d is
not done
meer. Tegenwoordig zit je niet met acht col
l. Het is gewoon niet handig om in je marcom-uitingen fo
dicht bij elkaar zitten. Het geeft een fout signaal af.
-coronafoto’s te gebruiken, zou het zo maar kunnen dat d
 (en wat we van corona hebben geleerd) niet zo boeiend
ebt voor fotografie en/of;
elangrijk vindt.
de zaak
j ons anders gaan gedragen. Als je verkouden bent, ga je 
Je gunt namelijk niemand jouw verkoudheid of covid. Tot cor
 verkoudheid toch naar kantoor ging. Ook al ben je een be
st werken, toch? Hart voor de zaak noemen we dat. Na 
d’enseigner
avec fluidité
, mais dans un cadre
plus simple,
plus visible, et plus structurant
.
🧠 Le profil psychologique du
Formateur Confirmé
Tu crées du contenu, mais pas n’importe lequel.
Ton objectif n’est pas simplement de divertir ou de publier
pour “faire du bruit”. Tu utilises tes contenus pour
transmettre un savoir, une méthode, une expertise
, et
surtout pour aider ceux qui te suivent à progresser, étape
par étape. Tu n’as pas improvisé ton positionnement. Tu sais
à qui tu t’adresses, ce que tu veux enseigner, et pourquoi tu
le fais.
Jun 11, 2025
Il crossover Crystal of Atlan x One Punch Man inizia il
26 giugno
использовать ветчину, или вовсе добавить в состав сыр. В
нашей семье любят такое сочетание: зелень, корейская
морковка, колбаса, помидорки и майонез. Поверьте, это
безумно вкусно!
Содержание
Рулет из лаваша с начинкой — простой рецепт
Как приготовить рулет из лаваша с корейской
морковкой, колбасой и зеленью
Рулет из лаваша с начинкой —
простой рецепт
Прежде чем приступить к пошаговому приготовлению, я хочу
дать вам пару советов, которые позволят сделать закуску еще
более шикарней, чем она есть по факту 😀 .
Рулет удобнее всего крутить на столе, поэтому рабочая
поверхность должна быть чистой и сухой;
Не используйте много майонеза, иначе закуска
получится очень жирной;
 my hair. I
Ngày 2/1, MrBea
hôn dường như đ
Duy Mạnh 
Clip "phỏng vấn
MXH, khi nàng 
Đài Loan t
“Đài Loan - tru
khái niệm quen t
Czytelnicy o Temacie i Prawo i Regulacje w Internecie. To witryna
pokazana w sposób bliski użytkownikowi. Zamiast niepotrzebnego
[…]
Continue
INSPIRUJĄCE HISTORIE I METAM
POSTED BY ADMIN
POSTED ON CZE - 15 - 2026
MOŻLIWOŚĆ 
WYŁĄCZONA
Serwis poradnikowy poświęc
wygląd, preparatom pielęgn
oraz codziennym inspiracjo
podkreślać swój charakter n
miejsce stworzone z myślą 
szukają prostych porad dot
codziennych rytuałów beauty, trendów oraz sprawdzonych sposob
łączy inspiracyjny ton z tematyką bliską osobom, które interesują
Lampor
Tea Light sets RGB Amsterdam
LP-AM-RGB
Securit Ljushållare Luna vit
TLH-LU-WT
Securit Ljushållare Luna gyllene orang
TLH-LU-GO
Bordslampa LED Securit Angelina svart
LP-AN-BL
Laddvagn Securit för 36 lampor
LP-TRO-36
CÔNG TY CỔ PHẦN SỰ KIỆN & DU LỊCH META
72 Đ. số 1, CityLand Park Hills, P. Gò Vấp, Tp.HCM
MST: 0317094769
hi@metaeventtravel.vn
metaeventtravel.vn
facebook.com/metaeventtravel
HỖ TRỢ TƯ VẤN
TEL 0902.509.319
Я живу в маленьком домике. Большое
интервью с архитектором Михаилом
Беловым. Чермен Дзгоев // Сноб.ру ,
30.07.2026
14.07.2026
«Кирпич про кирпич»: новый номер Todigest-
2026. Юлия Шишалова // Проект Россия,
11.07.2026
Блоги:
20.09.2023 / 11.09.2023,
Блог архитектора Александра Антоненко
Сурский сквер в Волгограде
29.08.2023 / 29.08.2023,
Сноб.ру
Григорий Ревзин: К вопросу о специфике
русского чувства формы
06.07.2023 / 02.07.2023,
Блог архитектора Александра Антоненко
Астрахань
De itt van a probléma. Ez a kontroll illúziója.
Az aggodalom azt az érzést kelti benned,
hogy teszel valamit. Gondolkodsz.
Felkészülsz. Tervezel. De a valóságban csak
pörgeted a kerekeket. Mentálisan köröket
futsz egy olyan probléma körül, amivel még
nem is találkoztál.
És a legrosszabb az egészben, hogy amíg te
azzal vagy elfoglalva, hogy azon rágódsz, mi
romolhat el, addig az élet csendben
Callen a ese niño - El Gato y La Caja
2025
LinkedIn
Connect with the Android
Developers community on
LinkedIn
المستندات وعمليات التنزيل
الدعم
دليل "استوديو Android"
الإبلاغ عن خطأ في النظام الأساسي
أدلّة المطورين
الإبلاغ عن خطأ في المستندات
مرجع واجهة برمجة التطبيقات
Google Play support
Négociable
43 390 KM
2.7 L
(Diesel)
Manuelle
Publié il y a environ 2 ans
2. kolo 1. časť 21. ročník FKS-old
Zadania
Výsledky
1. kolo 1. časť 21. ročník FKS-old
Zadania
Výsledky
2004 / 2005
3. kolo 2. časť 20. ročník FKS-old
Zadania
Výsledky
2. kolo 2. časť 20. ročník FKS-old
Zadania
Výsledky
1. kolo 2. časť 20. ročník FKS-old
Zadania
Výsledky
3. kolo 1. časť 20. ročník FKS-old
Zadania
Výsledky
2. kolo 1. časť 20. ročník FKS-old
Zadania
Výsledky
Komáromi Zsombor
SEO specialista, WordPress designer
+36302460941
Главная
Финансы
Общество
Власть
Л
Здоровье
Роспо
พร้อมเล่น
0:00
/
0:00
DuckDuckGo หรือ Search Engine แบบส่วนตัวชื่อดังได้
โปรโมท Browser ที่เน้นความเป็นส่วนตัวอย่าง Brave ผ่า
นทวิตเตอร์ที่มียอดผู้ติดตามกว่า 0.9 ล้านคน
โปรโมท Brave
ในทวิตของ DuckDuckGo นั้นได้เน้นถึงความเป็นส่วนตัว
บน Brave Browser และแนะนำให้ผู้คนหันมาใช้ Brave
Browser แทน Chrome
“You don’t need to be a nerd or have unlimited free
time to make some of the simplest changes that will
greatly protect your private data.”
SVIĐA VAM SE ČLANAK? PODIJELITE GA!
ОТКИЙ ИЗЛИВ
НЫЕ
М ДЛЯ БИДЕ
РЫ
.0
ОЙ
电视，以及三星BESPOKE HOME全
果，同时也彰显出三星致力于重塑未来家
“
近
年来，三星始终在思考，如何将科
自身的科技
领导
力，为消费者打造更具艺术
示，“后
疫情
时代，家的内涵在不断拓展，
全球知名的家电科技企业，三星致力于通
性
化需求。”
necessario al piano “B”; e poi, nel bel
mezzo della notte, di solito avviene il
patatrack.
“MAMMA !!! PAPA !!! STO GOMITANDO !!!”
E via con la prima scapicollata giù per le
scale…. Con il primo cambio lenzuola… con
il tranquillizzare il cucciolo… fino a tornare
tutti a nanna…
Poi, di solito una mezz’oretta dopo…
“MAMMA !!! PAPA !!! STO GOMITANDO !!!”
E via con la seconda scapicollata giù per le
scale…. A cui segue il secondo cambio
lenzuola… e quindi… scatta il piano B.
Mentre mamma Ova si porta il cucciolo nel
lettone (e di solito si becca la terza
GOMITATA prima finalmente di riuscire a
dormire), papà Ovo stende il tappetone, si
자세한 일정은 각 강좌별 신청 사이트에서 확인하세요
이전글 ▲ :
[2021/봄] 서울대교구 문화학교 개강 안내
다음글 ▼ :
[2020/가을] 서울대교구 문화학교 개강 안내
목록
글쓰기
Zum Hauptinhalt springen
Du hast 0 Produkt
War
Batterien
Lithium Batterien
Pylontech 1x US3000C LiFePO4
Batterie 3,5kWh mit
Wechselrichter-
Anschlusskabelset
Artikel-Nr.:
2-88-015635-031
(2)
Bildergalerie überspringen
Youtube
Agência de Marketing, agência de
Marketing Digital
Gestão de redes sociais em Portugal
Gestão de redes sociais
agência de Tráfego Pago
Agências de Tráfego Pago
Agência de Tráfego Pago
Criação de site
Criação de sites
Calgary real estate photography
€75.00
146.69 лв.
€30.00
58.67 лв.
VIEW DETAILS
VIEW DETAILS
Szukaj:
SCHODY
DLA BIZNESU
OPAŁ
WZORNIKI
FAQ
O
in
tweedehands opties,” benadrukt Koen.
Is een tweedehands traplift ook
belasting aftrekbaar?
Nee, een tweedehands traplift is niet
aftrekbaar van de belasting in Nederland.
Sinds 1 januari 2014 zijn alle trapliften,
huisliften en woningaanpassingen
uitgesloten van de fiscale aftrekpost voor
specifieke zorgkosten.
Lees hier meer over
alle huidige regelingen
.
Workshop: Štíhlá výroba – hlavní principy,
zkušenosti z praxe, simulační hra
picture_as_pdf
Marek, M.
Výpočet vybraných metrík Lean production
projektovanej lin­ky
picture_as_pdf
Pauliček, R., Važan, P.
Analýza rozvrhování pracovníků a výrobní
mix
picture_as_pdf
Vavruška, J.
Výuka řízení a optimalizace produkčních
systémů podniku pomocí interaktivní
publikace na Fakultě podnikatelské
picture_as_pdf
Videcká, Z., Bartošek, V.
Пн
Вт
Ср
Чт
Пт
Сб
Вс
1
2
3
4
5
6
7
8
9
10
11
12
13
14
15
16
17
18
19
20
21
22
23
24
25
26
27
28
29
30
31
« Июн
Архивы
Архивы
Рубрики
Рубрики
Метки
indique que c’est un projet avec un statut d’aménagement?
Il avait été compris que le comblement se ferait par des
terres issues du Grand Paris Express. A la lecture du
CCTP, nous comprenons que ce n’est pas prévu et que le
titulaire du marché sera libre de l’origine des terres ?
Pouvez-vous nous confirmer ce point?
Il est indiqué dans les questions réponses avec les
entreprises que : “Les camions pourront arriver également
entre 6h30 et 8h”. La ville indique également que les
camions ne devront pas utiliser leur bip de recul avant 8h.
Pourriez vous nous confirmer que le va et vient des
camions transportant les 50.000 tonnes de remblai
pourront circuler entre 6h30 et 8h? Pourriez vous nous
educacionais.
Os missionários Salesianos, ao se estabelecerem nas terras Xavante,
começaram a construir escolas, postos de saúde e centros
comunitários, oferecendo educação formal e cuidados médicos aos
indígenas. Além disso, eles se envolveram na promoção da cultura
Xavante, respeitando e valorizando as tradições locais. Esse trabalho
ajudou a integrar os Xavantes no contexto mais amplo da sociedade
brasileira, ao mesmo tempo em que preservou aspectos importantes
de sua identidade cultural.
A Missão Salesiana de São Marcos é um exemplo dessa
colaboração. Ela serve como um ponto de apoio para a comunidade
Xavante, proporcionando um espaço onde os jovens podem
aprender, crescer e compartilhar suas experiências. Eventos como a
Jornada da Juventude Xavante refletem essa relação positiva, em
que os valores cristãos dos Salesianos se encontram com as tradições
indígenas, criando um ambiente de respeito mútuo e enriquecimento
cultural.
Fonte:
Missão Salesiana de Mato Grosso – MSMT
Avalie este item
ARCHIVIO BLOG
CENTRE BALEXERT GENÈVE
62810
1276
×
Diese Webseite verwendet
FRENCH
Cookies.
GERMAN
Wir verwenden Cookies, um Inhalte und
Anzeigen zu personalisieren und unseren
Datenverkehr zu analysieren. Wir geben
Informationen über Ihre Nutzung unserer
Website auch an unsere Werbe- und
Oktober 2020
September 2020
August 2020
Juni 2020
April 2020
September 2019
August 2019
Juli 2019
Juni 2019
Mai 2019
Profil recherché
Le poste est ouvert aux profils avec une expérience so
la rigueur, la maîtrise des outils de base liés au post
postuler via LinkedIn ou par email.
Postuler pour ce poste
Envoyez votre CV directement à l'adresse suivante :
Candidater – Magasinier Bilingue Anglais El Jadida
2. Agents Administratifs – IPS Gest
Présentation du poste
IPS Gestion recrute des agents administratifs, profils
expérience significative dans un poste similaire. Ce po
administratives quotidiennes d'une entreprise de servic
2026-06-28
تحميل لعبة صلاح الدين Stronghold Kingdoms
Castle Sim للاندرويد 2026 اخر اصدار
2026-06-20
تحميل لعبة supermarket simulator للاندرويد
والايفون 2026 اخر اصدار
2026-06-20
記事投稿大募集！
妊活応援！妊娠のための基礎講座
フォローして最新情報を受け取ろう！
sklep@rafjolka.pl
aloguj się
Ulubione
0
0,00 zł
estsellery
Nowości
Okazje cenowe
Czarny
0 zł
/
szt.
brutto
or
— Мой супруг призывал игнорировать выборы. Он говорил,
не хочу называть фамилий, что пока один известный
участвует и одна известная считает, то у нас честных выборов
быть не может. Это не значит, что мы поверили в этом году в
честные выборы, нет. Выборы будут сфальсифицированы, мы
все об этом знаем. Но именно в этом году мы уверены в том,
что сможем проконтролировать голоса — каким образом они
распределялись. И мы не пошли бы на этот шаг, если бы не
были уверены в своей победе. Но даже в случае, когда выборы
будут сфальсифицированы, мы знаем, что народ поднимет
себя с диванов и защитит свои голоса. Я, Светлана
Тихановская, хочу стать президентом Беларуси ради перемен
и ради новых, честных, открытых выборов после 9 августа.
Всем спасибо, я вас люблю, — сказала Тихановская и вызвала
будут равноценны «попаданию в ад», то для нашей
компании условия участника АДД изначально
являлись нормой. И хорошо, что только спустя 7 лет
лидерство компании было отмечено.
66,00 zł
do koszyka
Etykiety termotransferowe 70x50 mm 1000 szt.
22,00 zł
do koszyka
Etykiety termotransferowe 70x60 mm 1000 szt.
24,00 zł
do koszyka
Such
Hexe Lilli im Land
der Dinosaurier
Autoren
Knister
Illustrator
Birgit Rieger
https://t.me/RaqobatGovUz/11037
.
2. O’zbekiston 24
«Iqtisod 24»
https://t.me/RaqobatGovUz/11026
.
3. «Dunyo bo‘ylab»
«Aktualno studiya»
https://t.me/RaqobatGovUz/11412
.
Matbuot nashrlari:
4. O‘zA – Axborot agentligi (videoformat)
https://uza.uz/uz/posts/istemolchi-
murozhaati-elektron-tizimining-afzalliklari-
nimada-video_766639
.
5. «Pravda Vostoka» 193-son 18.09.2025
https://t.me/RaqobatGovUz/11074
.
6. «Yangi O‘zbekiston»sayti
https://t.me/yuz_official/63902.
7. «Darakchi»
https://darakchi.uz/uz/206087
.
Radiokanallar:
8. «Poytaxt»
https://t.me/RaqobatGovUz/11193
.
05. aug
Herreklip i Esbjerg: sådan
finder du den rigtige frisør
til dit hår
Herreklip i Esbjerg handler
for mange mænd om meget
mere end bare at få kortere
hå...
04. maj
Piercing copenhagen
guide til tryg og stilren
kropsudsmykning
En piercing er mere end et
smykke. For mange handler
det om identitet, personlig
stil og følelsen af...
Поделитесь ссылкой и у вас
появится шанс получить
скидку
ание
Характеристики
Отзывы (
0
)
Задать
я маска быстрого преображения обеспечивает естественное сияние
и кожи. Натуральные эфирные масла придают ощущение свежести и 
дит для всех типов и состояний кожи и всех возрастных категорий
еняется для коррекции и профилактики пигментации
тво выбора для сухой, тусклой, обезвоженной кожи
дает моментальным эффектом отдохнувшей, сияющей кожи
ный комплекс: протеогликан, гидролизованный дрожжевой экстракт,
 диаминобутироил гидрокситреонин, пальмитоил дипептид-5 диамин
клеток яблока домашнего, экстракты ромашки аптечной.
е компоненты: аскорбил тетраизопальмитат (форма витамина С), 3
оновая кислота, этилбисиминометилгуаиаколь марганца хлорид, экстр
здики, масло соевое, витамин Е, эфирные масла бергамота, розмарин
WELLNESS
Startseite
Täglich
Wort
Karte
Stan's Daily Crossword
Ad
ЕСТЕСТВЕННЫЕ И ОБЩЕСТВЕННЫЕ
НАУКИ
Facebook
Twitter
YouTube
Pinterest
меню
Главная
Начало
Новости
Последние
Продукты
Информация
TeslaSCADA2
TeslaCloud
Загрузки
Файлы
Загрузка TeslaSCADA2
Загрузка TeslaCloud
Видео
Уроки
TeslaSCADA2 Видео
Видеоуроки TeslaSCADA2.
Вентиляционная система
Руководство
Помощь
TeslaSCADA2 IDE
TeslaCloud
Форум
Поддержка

------------------------------------------------

Quote the material from its first line through the line containing "Прежде чем приступить", including both ends.

• _Result for this task_:
d is
not done
meer. Tegenwoordig zit je niet met acht col
l. Het is gewoon niet handig om in je marcom-uitingen fo
dicht bij elkaar zitten. Het geeft een fout signaal af.
-coronafoto’s te gebruiken, zou het zo maar kunnen dat d
 (en wat we van corona hebben geleerd) niet zo boeiend
ebt voor fotografie en/of;
elangrijk vindt.
de zaak
j ons anders gaan gedragen. Als je verkouden bent, ga je 
Je gunt namelijk niemand jouw verkoudheid of covid. Tot cor
 verkoudheid toch naar kantoor ging. Ook al ben je een be
st werken, toch? Hart voor de zaak noemen we dat. Na 
d’enseigner
avec fluidité
, mais dans un cadre
plus simple,
plus visible, et plus structurant
.
🧠 Le profil psychologique du
Formateur Confirmé
Tu crées du contenu, mais pas n’importe lequel.
Ton objectif n’est pas simplement de divertir ou de publier
pour “faire du bruit”. Tu utilises tes contenus pour
transmettre un savoir, une méthode, une expertise
, et
surtout pour aider ceux qui te suivent à progresser, étape
par étape. Tu n’as pas improvisé ton positionnement. Tu sais
à qui tu t’adresses, ce que tu veux enseigner, et pourquoi tu
le fais.
Jun 11, 2025
Il crossover Crystal of Atlan x One Punch Man inizia il
26 giugno
использовать ветчину, или вовсе добавить в состав сыр. В
нашей семье любят такое сочетание: зелень, корейская
морковка, колбаса, помидорки и майонез. Поверьте, это
безумно вкусно!
Содержание
Рулет из лаваша с начинкой — простой рецепт
Как приготовить рулет из лаваша с корейской
морковкой, колбасой и зеленью
Рулет из лаваша с начинкой —
простой рецепт
Прежде чем приступить к пошаговому приготовлению, я хочу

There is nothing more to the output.